Os profundos danos causados pela desordem

A desordem não é neutra. Psicologicamente, o acúmulo de tarefas inacabadas, pertences espalhados e compromissos não cumpridos gera uma sensação permanente de opressão. Muitos casos de procrastinação crônica são, na realidade, problemas de organização mal identificados.

Economicamente, a desordem representa um abismo: desperdício, perda de objetos, destruição involuntária, falta de espírito de modéstia. Ela constitui também uma injustiça para com o próximo e um prejuízo ao bem comum.

Visualmente, um ambiente caótico cansa o cérebro devido à estimulação constante. A longo prazo, pode causar estresse, ansiedade, desânimo e perda de motivação. Estudos demonstraram uma ligação entre a desordem e o aumento do cortisol (o hormônio do estresse), problemas de memória, maus hábitos alimentares, diminuição do controle dos impulsos e maior risco de transtornos de ansiedade e humor. No âmbito relacional, a desordem emocional — comunicação confusa, promessas não cumpridas, conflitos não resolvidos — destrói a confiança e frequentemente leva a rupturas. Famílias marcadas pelo caos relacional frequentemente observam seus filhos desenvolverem mais ansiedade e dificuldades acadêmicas.

De onde vem a desordem? Ela é moralmente ruim?

A desordem decorre, na maioria das vezes, de uma mistura de preguiça, negligência, falta de disciplina, imprudência, desprezo pelo bem comum e ausência de espírito de pobreza. Todas essas são realidades moralmente repreensíveis. É certo que o temperamento desempenha um papel importante, mas a recusa em controlá-lo também se insere no domínio moral.

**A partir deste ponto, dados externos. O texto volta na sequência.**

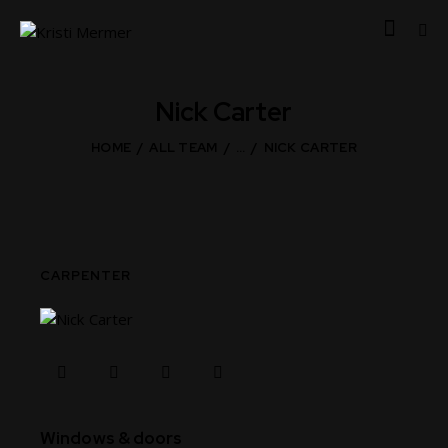
Nick Carter
HOME
ALL TEAM
...
NICK CARTER
CARPENTER
80%
Windows & doors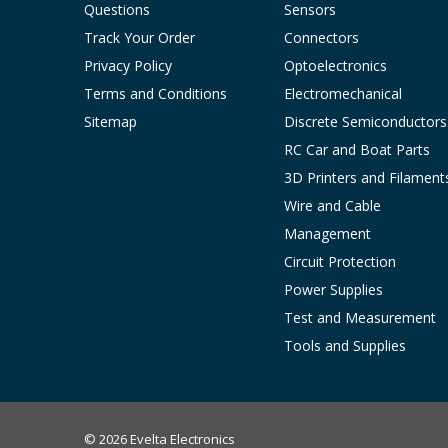
Questions
Sensors
Track Your Order
Connectors
Privacy Policy
Optoelectronics
Terms and Conditions
Electromechanical
Sitemap
Discrete Semiconductors
RC Car and Boat Parts
3D Printers and Filament
Wire and Cable
Management
Circuit Protection
Power Supplies
Test and Measurement
Tools and Supplies
© 2026 Evelta Electronics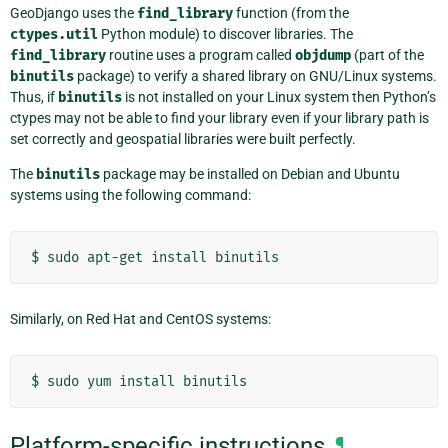
GeoDjango uses the
find_library
function (from the
ctypes.util
Python module) to discover libraries. The
find_library
routine uses a program called
objdump
(part of the
binutils
package) to verify a shared library on GNU/Linux systems.
Thus, if
binutils
is not installed on your Linux system then Python’s
ctypes may not be able to find your library even if your library path is
set correctly and geospatial libraries were built perfectly.
The
binutils
package may be installed on Debian and Ubuntu
systems using the following command:
$
sudo
apt-get
install
Similarly, on Red Hat and CentOS systems:
$
sudo
yum
install
Platform-specific instructions
¶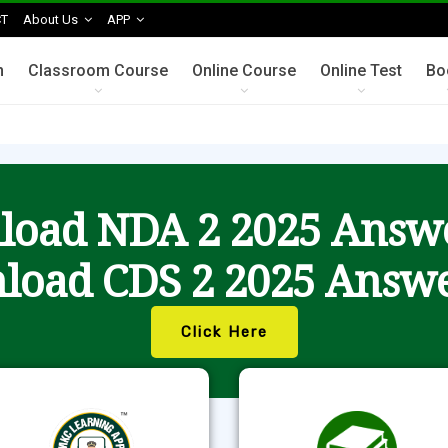
T
About Us
APP
n
Classroom Course
Online Course
Online Test
Bo
oad NDA 2 2025 Answ
load CDS 2 2025 Answe
Click Here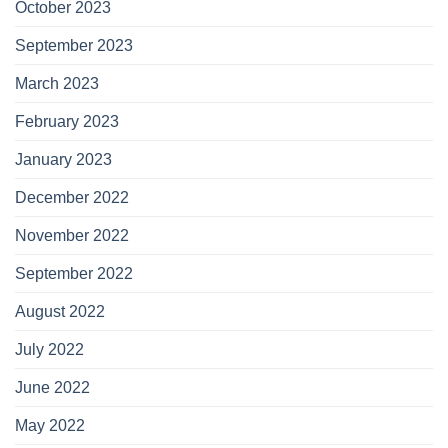
October 2023
September 2023
March 2023
February 2023
January 2023
December 2022
November 2022
September 2022
August 2022
July 2022
June 2022
May 2022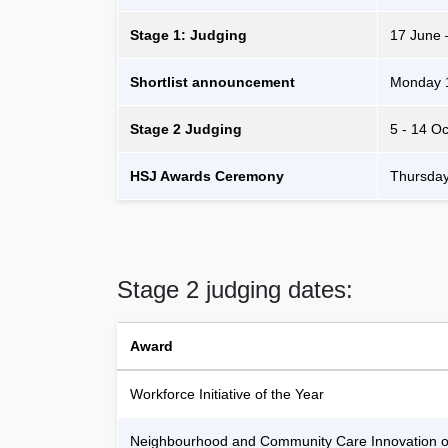
Stage 1: Judging
17 June 
Shortlist announcement
Monday 
Stage 2 Judging
5 - 14 O
HSJ Awards Ceremony
Thursda
Stage 2 judging dates:
Award
Workforce Initiative of the Year
Neighbourhood and Community Care Innovation of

A desordem nas áreas comuns de uma casa ou de qualquer comunidade constitui uma injustiça ao bem comum. O mesmo se aplica às leis, regulamentos e normas que não são aplicados ou que sofrem alterações excessivas. A preguiça, a falta de espírito de pobreza, a negligência e o desrespeito pelo bem comum são, portanto, moralmente inaceitáveis.

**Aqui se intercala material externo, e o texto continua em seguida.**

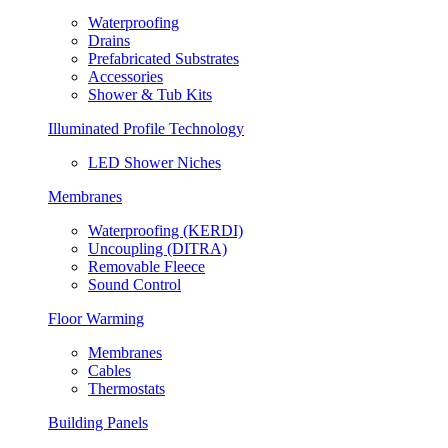
Waterproofing
Drains
Prefabricated Substrates
Accessories
Shower & Tub Kits
Illuminated Profile Technology
LED Shower Niches
Membranes
Waterproofing (KERDI)
Uncoupling (DITRA)
Removable Fleece
Sound Control
Floor Warming
Membranes
Cables
Thermostats
Building Panels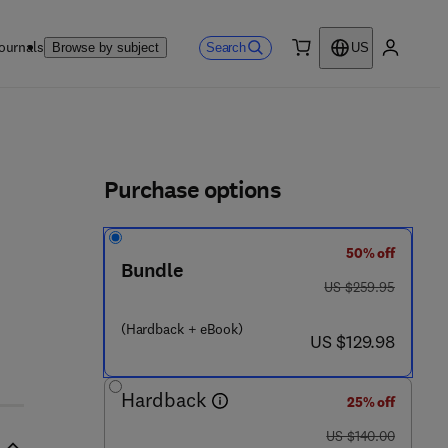
ournals
Search
Browse by subject
US
0 item
My accou
ls
Purchase options
50% off
Bundle
was US $259.95
US $259.95
(Hardback + eBook)
now US $129.98
US $129.98
Hardback
25% off
was US $140.00
US $140.00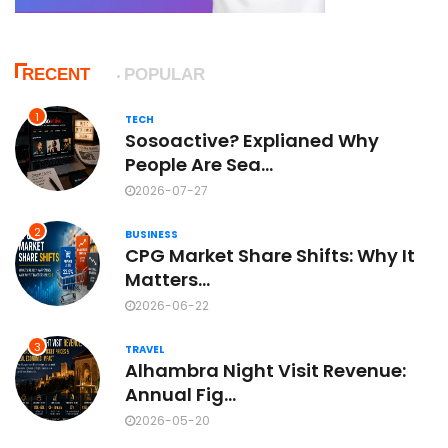
RECENT
POPULAR
1
TECH
Sosoactive? Explianed Why
People Are Sea...
2026-07-27
2
BUSINESS
CPG Market Share Shifts: Why It
Matters...
2026-06-22
3
TRAVEL
Alhambra Night Visit Revenue:
Annual Fig...
2026-05-20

A essas causas clássicas soma-se, no mundo moderno, um elemento particularmente nocivo: o uso excessivo de telas e a busca constante por diversão e estímulo imediato. Esse hábito provoca uma perda considerável de tempo que deveria ser dedicado ao cumprimento de nossas obrigações.

A aprendizagem da ordem

No âmbito da organização, a ordem exige uma disciplina pessoal rigorosa. Nossas obrigações possuem uma hierarquia natural baseada em seu valor intrínseco e grau de urgência. É, portanto, essencial aderir a essa hierarquia, sem adiar, principalmente, as tarefas que nos são mais difíceis.

Em muitas situações, é necessário saber dizer “não” às solicitações inoportunas das nossas emoções ou das pessoas que perturbam essa ordem. Escolher a ordem não é renunciar à liberdade, mas optar por uma liberdade superior: a liberdade de criar, de amar o bem comum e de progredir sem ser constantemente prejudicado pelo peso do caos que deixamos se instalar.

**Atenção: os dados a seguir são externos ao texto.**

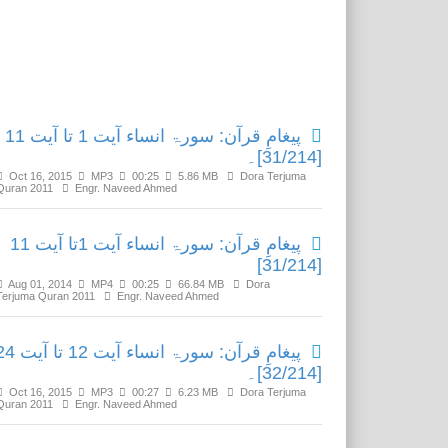
Related Media
پیغامِ قرآن: سورۃ انساء آیت 1 تا آیت 11
[31/214]۔
Oct 16, 2015
MP3
00:25
5.86 MB
Dora Terjuma
Quran 2011
Engr. Naveed Ahmed
پیغامِ قرآن: سورۃ انساء آیت 1تا آیت 11
[31/214]
Aug 01, 2014
MP4
00:25
66.84 MB
Dora
Terjuma Quran 2011
Engr. Naveed Ahmed
ٓن: سورۃ انساء آیت 12 تا آیت 24
[32/214]۔
Oct 16, 2015
MP3
00:27
6.23 MB
Dora Terjuma
Quran 2011
Engr. Naveed Ahmed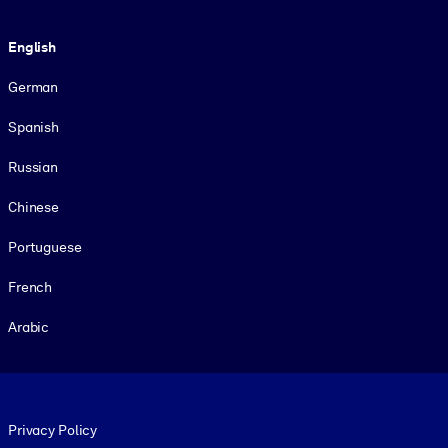
Language
English
German
Spanish
Russian
Chinese
Portuguese
French
Arabic
Footer legal
Privacy Policy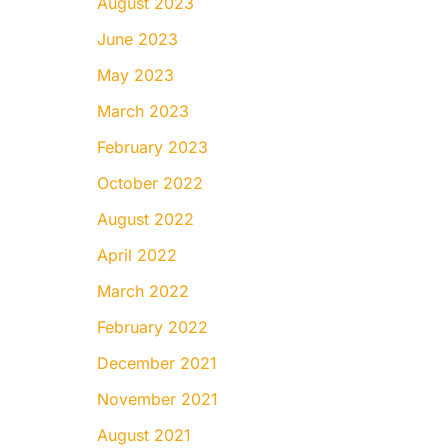
August 2023
June 2023
May 2023
March 2023
February 2023
October 2022
August 2022
April 2022
March 2022
February 2022
December 2021
November 2021
August 2021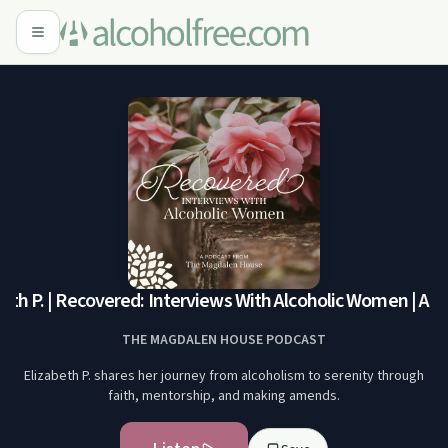
eth P. | Recovered: Interviews With Alcoholic Women | A 
THE MAGDALEN HOUSE PODCAST
Elizabeth P. shares her journey from alcoholism to serenity through
faith, mentorship, and making amends.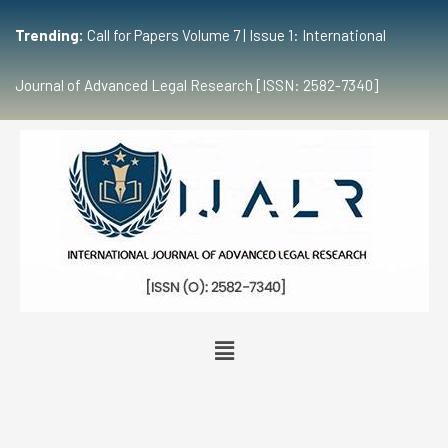
Trending:
Call for Papers Volume 7 | Issue 1: International
Journal of Advanced Legal Research [ISSN: 2582-7340]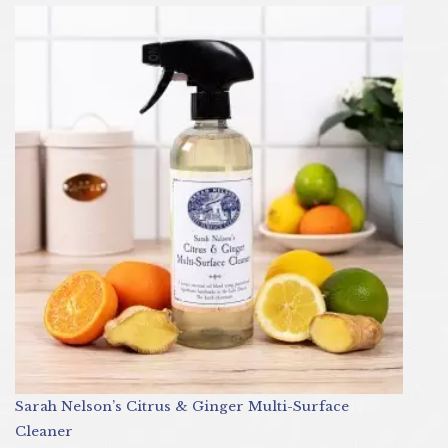
Sarah Nelson’s Citrus & Ginger Multi-Surface
Cleaner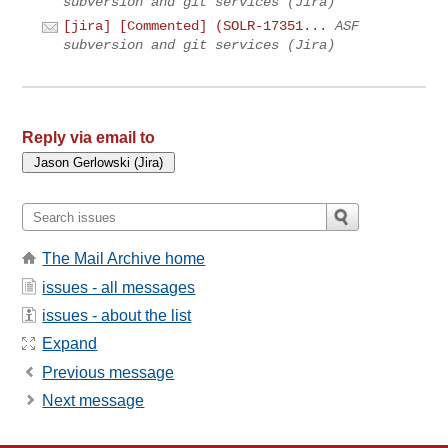
subversion and git services (Jira)
[jira] [Commented] (SOLR-17351...
ASF
subversion and git services (Jira)
Reply via email to
The Mail Archive home
issues - all messages
issues - about the list
Expand
Previous message
Next message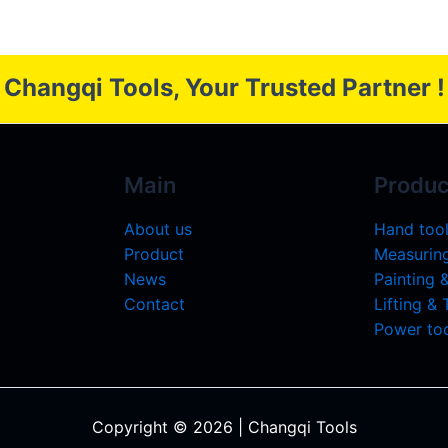
Changqi Tools, Your Trusted Partner !
Main
Produc
About us
Hand too
Product
Measuring
News
Painting 
Contact
Lifting &
Power too
Copyright © 2026 | Changqi Tools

Em termos práticos, a ordem é definida classicamente por esta máxima: “um lugar para cada coisa e cada coisa em seu lugar”. Essa disciplina é adquirida desde a mais tenra infância. As crianças devem aprender rapidamente a não deixar brinquedos, roupas e objetos pessoais espalhados por toda a casa. Os adultos devem fazer o mesmo com seus próprios pertences, nos ambientes comuns, na empresa ou na comunidade.

Entre os sinais frequentes de desordem, observam-se: portas de armários deixadas abertas, gavetas mal fechadas, louça se acumulando, brinquedos abandonados na sala, ferramentas que nunca são guardadas no lugar, oficina caótica ou atividades iniciadas conforme a inspiração ou o capricho do momento.

Em um mundo moderno que promove o prazer imediato e rejeita o espírito de sacrifício, torna-se mais fácil cair nessa espiral de desordem moral, individualismo e falta de disciplina pessoal. Daí a necessidade urgente de restaurar a ordem e suas exigências ao nosso redor.

Se você busca a paz na família, na comunidade ou na empresa, cultive a ordem.